### 分散体系中任意形状的胶粒模型与相互作用能——Ⅰ. 相同的球颗粒

1. 抚顺石油学院; 辽河石油勘探局
• 收稿日期:1987-04-30 修回日期:1987-11-13 发布日期:1988-12-15
• 通讯作者: 王好平

### INTERACTION AND MODEL OF ANY SHAPE PARTICLES IN COLLOID DISPERSION SYSTEM Ⅰ. IDENTICAL SPHERICAL PARTICLES

Wang Haoping;
Jin Jun; Zhang Manxia

1. Fushun Petroleum institute
Petroleum Exploration Bureau Liao He
• Received:1987-04-30 Revised:1987-11-13 Published:1988-12-15
• Contact: Wang Haoping

Abstract: This paper present a new method which diseribes colloidal particles model and calculation of any shape colloidal particles interaction enrgy in dispersed system. we choose a coordinate origin inside a convex body which represented a colloidal particle, take coordinates of direction θ and (φ)(0≤θ≤π, 0≤(φ)≤2π).For any direction (θ,(φ)), there is one and only one plane which is in cotact with the convex body and whose normal from the origin is in the direction (θ,(φ)). This plane is named the supporting plane in the direction (θ,φ). This plane is named the supporting plane in the direction (θ,φ). When a convex body A (or whose parallel body) moves around convex body B (or whose parallel body), assume interaction energy between two supporting planes of A and B can calculate from the DLVO theory, then interaction free energy of two any shape convex bodies is equal t surface inegral of interaction energy of the supporting planes over the whole surface of the convex body (or whose parallel body).
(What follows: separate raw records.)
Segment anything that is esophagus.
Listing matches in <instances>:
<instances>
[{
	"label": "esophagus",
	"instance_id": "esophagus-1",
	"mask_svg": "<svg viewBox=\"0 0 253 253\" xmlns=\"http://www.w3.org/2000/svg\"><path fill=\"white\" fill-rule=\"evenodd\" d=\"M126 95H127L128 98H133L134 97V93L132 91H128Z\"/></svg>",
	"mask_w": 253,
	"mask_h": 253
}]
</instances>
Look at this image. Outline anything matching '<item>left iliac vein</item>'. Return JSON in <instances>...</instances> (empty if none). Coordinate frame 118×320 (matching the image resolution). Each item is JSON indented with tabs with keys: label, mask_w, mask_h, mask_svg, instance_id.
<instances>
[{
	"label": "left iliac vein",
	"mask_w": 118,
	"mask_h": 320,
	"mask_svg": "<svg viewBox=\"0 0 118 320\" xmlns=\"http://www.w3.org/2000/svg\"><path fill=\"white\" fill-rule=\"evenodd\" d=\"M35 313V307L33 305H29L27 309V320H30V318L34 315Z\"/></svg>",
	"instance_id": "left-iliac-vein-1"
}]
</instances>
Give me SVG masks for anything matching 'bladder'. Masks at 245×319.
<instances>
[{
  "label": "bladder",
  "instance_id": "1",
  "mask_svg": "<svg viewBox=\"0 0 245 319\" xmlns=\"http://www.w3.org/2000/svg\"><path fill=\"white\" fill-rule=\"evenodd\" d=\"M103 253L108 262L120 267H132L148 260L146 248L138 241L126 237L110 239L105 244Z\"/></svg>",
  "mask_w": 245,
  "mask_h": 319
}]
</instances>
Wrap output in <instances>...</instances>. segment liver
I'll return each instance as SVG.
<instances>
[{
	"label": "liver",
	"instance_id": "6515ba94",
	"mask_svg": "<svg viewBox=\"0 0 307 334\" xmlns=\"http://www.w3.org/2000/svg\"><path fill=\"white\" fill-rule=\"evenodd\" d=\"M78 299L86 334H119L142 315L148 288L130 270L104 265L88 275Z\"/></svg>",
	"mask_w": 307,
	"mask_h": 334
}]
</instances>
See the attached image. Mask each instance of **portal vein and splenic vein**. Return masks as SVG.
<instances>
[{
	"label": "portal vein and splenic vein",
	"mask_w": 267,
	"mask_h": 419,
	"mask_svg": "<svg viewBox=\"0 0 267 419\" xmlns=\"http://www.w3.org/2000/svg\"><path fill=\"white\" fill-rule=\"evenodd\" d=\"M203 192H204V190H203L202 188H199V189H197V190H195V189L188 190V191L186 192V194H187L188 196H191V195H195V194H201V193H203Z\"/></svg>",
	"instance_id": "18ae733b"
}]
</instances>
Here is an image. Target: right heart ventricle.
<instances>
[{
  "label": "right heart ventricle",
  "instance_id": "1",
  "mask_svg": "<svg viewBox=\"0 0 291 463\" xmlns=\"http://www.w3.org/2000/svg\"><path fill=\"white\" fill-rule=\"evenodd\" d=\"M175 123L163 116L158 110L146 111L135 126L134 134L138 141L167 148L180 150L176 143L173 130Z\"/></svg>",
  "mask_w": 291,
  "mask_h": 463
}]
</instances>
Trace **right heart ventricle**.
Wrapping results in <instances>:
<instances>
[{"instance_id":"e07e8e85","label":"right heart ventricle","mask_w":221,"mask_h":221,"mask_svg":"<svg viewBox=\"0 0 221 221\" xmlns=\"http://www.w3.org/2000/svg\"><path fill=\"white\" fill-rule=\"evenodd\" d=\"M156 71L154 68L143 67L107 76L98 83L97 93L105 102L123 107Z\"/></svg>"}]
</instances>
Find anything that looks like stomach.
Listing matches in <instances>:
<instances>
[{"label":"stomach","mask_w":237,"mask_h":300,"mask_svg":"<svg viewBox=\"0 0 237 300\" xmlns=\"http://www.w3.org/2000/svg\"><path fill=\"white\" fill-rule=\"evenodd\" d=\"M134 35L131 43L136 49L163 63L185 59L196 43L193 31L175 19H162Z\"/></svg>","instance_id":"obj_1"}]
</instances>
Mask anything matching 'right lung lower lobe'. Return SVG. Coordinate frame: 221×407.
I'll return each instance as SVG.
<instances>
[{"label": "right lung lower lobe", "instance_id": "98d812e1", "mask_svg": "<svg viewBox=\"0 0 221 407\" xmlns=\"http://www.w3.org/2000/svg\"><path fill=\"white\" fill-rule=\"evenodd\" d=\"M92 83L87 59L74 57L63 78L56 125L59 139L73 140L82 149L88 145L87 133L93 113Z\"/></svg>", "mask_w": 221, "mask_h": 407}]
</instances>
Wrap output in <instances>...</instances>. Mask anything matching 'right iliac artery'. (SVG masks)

A simple formula of interaction free energy of two identical spherical colloidal particles at constant surface potential has obained, namely,
V_(WJZ)=V_D·(1-(κη+α_1)/(β_1κa))
where V_(wjz) is our result, V_D is result of Derjaguin method, κ is Debye-Hükel parameter, a is radius of particle and ρ is the shortest distance between two identical spheres, α_1 and β_1 are a complex function of κρ. The α_1 and β_1 can determinate by way of power series method. we calculate interaction energy of two identical spherical particles use of values of α_1 and βin Table 2. Comparison of present result with those of ML, OCHW and computer result, when κa>10 it is better than result of ML, commensurates with result of OCHW.